Start of Data for review
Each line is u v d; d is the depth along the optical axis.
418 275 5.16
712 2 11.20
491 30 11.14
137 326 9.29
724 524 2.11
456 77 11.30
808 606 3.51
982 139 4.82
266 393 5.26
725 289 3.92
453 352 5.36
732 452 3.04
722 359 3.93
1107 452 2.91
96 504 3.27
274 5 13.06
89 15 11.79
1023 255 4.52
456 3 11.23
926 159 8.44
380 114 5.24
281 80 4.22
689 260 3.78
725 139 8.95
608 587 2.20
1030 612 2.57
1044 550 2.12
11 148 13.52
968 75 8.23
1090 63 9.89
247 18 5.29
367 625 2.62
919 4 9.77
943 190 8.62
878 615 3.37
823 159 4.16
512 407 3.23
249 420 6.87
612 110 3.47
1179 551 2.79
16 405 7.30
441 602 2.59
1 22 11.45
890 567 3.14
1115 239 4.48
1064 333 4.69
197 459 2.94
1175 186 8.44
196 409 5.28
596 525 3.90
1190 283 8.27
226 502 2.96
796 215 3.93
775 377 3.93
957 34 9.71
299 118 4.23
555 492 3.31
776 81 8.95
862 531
End of Data for review
● What is being asked:
Print each entry exactly as it appears above.

● Task answer:
Each line is u v d; d is the depth along the optical axis.
418 275 5.16
712 2 11.20
491 30 11.14
137 326 9.29
724 524 2.11
456 77 11.30
808 606 3.51
982 139 4.82
266 393 5.26
725 289 3.92
453 352 5.36
732 452 3.04
722 359 3.93
1107 452 2.91
96 504 3.27
274 5 13.06
89 15 11.79
1023 255 4.52
456 3 11.23
926 159 8.44
380 114 5.24
281 80 4.22
689 260 3.78
725 139 8.95
608 587 2.20
1030 612 2.57
1044 550 2.12
11 148 13.52
968 75 8.23
1090 63 9.89
247 18 5.29
367 625 2.62
919 4 9.77
943 190 8.62
878 615 3.37
823 159 4.16
512 407 3.23
249 420 6.87
612 110 3.47
1179 551 2.79
16 405 7.30
441 602 2.59
1 22 11.45
890 567 3.14
1115 239 4.48
1064 333 4.69
197 459 2.94
1175 186 8.44
196 409 5.28
596 525 3.90
1190 283 8.27
226 502 2.96
796 215 3.93
775 377 3.93
957 34 9.71
299 118 4.23
555 492 3.31
776 81 8.95
862 531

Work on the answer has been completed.